Opinion: On freedom and its discontent

Opinion: On Freedom And Its Discontent

Last week I attended the premier of the play aptly named Cadre and was left with a few things to ponder. It was a tale about the personal lives of those who participated in the struggle for freedom in South Africa; the sacrifices they made and the disillusionment they found and still find themselves left with after the promises of democracy.

At the show were a visible number of cadres, but I do not mean the ANC-type of cadres that we have become accustomed to in the daily rhetoric that gets paddled our way. I am talking here about the Pan Africanist Congress (PAC) cadres, all kitted out in berets, looking like displaced revolutionary Chavistas. The play was mostly about the political party – a telling of the narrative of the history of the armed struggle from a perspective that is hardly afforded to most South Africans.

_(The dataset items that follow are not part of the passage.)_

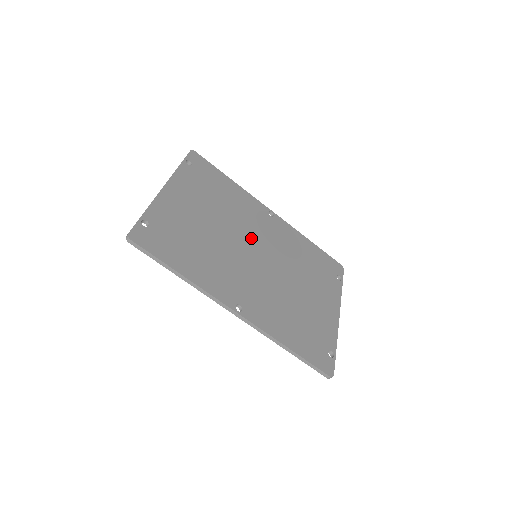
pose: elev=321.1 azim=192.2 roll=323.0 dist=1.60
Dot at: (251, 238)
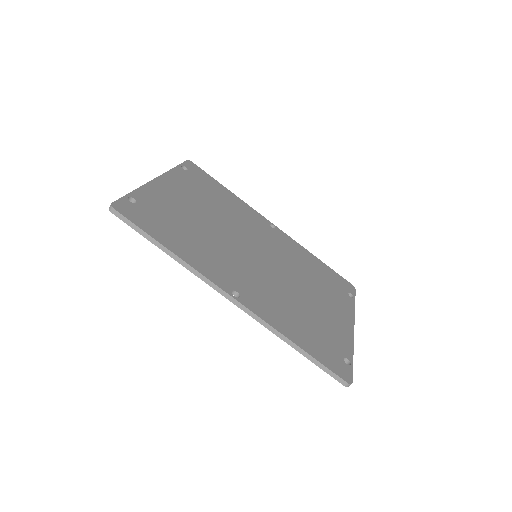
Dot at: (250, 239)
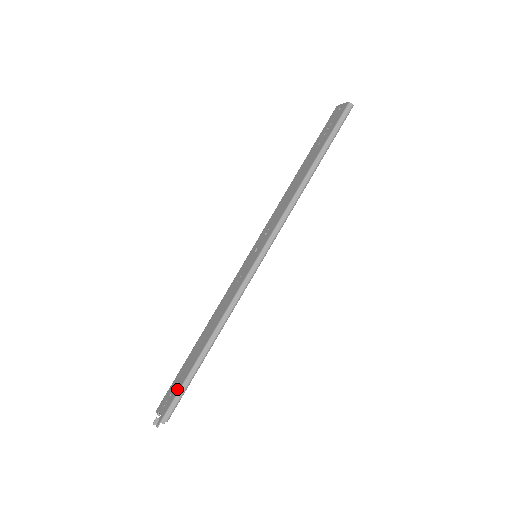
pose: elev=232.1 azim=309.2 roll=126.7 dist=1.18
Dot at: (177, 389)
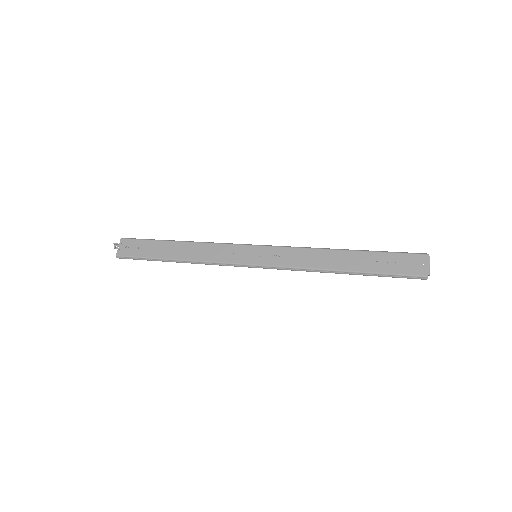
Dot at: (139, 254)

The show was even blessed enough to have in attendance the current chairperson of the revived New Black Panther Party from the US, Malik Zulu Shabazz, who was accompanied by two bodyguards – one of which reminded me more of a Chubb security guard than anything else. Shabazz was in the country on invitation from the PAC – at least that is what one member of the audience and PAC led us to believe during the Q&A session that was held after the play.

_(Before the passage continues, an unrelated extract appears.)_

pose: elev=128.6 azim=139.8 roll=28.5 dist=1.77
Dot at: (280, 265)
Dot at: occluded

The play brought ot mind the question of contested history. Freedom and its discontents in South Africa have not received the attention they deserve, nor have enough stories been told about our past. Many of us are well aware of the version of history that is constantly relayed to us through ANC rhetoric: the movement essentially played a significant role in bringing about the end of apartheid, securing the democracy that we now enjoy and the freedom that we so often and so easily take for granted.

We are reminded at almost every pre-election period and occasion of heavy scrutiny about the wonderful work the ANC does (to be fair, it has done its share, although arguably smaller than is shown to be the case) and how it will rule until a certain deity makes a re-appearance.

What we ought to know about the history of South Africa's struggle is that there was more than one movement sacrificing everything to make freedom a reality in this country: the AZAPOs and PACs of this world. I am curious about the PAC as it makes for an interesting subject when seen in relation to the ANC.

Like the ANC, the PAC had its own military wing in the form of APLA – the Azanian People's Liberation Army. It was known for being hard-hitting and direct and this engendered about it an air that even had the apartheid government worried. The PAC had Robert Sobukwe as its intellectual anchor and figure-head, a man who to this day remains, at least in my mind, the quintessential model of political sacrifice.

Of course one has to be mindful of the fact that the PAC came about as a result of an ideological split from the ANC.

But the PAC has allowed itself to wallow in apparent inactivity. While it does not have the numbers the ANC has, it should have rebuilt and repositioned itself to better address the issues that have become South Africa's new struggles.

At the play last week I saw and heard understandably frustrated cadres of the PAC in attendance. Emotional from the show, they too lamented the very points I touched on but they still had about them a heavily militant air, which I would guess has not endeared them all too well to potentially new constituencies in an era of South Africa as a democracy. In fact, so loudly militant were they after show that the few white folks, who were brave enough to attend it, were left visibly shaken from their shouting of “izolethu, iAfrika”, “black power, black power". It might help the PAC if they start here.